Market damages - the difference between the price for goods or services at the time of breach and the contract price - are the best default rule whenever parties trade in thick markets: they induce parties to contract efficiently and to trade if and only if trade is efficient, and they do not create ex ante inefficiencies. Courts commonly overlook these virtues, however, when promisors offer a set of services some of which are not separately priced. For example, a promisor may agree to pay royalties on a mining lease and later to restore the promisee's property. In these cases, courts compare the cost to the promisor of providing the service that was not supplied to the increase in the value of the promisee/buyer's property had the promisor/seller performed. When the cost of completion is large relative to the market - the increase in value - courts concerned to avoid economic waste limit the buyer to the value increase. This concern is misguided. Since the buyer commonly prepays for the service at the ex ante price, a cost of completion award actually has a restitution element - the prepaid price - and an expectation interest element - the damages. The failure to recognize the joint nature of cost of completion damages causes courts to deny these damages more frequently than they should. In this paper, we argue that the unappreciated virtues of based damages justify removing the courts' discretion to deny them no matter how high they appear to be.
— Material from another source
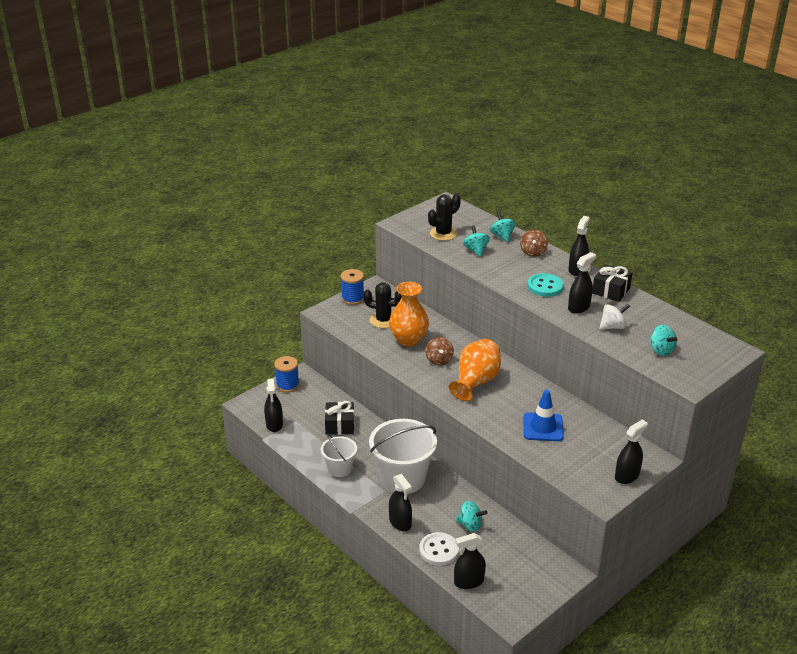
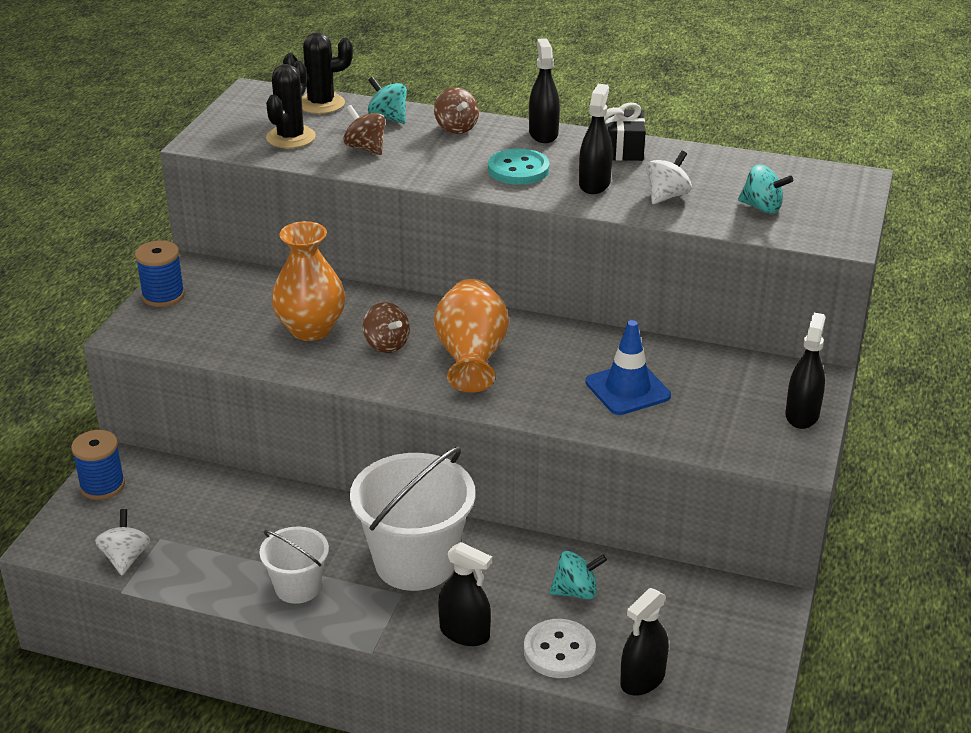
camera: 30 degrees left, 0 degrees up
(274, 424) = (125, 558): black spray bottle -> white spinning top
(340, 425) = (245, 517): black gift -> none
(383, 320) = (244, 313): black cactus -> black cactus (321, 104)
(476, 250) = (365, 148): turquoise spinning top -> brown spinning top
The rule that denies buyers damages induces excessive entry into these service markets. Moreover, buyers are under-compensated when they prepay and cannot recover the price paid for the breached services but instead are restricted to the delta. As a result, too few buyers contract ex ante for the relevant service and surplus maximizing contracts are forgone. Finally, sellers often can take actions in the interim between making the contract and the time for performance of the service that would reduce the service cost to manageable proportions. Sellers are less likely to take these precautions if they are required to pay buyers only the delta rather than the full performance cost that their actions could have avoided.